Voltage multipliers or cascade rectifiers are circuits which comprise diodes and so-called push-pull capacitors that are charged by an AC current via the diodes. The diodes and capacitors are arranged in multiplier stages in such a way that the voltage from a positive peak of the AC current is added to the voltage of a negative peak in each stage and the output voltage is doubled in each stage.
High voltage rectifiers for medical x-ray imaging devices frequently comprise a high voltage multiplier which multiplies the output voltage of a high voltage high frequency transformer to reach a required high output voltage of, for example, up to 160 kV. A disadvantage of those circuits may be that the root-mean-square-value of the pulse-like shaped current in the diodes is substantially higher than the average current, which is responsible for the output power and thus the losses in the diodes are significantly increased.

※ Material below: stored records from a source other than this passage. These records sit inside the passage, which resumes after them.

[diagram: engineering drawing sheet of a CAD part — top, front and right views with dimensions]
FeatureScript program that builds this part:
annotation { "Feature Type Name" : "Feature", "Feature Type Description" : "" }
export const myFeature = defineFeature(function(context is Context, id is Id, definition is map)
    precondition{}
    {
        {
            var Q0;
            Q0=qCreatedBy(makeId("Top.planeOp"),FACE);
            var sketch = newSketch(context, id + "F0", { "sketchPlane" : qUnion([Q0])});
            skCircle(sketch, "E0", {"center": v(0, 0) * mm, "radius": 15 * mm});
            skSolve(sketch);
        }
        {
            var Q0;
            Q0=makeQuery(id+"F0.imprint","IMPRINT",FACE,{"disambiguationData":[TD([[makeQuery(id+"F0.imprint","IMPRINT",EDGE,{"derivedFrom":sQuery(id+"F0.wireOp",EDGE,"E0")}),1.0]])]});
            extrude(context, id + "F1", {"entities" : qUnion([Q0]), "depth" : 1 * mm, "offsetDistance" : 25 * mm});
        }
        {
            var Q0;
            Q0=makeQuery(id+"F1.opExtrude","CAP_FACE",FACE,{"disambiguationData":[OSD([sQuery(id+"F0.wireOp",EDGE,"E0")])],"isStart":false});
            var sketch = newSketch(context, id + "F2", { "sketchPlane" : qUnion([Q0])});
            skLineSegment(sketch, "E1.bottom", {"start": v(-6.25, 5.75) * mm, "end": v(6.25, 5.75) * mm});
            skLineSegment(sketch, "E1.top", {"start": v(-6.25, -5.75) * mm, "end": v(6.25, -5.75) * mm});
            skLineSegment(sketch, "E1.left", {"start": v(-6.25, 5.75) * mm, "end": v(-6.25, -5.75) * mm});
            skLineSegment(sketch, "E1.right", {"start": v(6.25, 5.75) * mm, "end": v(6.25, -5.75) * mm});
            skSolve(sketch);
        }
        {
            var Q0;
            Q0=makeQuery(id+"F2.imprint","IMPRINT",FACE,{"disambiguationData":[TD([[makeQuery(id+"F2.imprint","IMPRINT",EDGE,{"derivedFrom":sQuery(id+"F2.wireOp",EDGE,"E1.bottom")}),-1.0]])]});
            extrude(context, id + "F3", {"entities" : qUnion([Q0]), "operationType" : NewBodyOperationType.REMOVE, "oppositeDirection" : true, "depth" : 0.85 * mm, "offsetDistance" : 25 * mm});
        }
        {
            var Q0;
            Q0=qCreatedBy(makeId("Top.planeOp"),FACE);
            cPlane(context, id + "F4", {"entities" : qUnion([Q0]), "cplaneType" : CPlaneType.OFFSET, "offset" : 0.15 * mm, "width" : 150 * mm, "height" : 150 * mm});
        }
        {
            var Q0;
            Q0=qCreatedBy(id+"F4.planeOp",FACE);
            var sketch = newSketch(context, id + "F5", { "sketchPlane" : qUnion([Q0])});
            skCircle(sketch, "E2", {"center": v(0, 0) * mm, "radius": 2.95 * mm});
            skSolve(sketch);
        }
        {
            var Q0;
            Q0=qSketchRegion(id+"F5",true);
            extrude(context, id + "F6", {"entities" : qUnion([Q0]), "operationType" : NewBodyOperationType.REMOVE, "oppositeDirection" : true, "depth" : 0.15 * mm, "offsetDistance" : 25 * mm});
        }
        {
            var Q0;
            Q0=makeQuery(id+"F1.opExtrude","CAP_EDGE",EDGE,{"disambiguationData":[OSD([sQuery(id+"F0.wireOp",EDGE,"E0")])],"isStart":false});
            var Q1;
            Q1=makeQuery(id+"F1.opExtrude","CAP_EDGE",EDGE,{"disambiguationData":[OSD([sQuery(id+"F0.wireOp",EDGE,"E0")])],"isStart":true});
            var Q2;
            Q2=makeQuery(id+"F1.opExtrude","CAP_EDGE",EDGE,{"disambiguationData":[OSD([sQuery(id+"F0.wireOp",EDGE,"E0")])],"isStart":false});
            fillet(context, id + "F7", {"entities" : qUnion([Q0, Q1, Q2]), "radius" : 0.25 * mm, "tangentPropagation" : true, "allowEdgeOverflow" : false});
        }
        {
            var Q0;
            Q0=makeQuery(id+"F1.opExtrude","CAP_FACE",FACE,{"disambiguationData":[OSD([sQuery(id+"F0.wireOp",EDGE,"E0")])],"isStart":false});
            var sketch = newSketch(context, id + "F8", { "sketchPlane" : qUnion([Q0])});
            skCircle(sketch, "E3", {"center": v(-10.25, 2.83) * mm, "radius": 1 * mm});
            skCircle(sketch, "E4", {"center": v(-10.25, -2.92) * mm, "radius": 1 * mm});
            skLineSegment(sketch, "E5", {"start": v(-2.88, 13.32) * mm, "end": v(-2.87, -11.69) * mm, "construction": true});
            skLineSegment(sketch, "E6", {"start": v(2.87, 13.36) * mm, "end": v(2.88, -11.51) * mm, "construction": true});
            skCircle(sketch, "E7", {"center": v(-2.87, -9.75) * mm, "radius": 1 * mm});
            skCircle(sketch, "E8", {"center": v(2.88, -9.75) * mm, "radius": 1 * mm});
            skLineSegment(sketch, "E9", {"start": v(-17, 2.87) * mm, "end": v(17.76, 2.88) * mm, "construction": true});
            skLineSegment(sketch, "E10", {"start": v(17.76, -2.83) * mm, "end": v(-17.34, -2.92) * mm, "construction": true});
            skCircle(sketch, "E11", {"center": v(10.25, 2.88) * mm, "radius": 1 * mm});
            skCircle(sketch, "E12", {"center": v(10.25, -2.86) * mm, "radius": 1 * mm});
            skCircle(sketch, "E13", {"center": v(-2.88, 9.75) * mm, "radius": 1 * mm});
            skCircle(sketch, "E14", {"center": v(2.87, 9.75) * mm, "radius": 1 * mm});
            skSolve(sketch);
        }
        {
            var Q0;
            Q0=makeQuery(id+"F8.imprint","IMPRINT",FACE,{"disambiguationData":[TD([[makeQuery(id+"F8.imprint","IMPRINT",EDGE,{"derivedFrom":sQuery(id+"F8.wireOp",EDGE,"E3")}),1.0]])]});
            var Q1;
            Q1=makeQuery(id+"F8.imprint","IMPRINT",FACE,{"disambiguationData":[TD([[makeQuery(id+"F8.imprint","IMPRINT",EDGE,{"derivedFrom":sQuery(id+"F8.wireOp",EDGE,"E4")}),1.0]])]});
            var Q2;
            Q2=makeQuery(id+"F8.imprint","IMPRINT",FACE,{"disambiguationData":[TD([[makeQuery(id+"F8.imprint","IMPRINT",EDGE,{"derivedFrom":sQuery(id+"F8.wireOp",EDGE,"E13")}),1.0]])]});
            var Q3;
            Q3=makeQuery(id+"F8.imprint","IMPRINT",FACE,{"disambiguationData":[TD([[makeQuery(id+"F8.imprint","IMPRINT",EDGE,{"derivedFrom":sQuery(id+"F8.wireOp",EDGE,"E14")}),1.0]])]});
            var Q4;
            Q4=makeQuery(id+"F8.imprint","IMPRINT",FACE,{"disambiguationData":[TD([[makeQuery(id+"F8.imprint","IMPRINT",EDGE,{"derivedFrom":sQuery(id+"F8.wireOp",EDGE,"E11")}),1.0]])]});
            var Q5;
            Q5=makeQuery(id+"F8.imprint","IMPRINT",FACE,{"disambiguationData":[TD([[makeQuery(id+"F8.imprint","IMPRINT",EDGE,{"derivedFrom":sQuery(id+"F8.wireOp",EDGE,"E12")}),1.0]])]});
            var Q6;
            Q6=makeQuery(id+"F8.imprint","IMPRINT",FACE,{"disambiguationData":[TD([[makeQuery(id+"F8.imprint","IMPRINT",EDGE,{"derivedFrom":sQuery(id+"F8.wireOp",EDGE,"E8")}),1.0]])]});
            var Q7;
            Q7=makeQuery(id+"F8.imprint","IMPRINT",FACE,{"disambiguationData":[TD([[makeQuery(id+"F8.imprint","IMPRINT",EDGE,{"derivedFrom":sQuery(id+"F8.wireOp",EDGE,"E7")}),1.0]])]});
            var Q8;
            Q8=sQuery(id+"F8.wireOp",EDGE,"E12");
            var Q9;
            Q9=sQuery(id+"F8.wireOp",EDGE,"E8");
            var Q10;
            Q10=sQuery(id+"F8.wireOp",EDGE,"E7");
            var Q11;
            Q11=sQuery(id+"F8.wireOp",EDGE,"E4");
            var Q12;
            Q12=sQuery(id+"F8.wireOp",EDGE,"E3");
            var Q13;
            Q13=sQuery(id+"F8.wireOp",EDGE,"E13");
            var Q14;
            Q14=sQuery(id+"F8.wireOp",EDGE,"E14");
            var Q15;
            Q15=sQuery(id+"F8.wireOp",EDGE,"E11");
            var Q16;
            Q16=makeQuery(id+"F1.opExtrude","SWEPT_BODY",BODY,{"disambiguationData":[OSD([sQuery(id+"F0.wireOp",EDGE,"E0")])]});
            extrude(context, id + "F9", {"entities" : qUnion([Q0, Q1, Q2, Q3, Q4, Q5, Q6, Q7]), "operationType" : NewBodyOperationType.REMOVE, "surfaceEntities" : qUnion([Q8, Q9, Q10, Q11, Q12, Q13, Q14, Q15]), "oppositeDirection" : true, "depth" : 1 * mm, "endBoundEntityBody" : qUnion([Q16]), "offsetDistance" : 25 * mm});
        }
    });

Another disadvantage of these circuits may be that the total current in the push-pull capacitor increase towards the transformer which may generate a high stress in the transformer-side push-pull capacitors. This may prevent the usage of small size ceramic capacitors for the push-pull capacitors.
In WO 2007/017793 A1 a proposal was made how to mitigate the pulse-shaped current in the diodes by adding additional equalizing capacitors. The additional equalizing capacitors are not subject to a DC bias and thus may be very small and cheap. With the design of WO 2007/017793 A1 the push-pull capacitor must be charged via the diodes of the last stage and the center tap of the transformer since all other DC current paths are now blocked by capacitors.
Another proposal avoids push-pull capacitors of the first stage by not grounding the transformer and leaving it in floating operation at an average of half of the voltage of the first multiplier stage. This allows a removal of the first two push-pull capacitors and thus removal of some relevant part of the losses.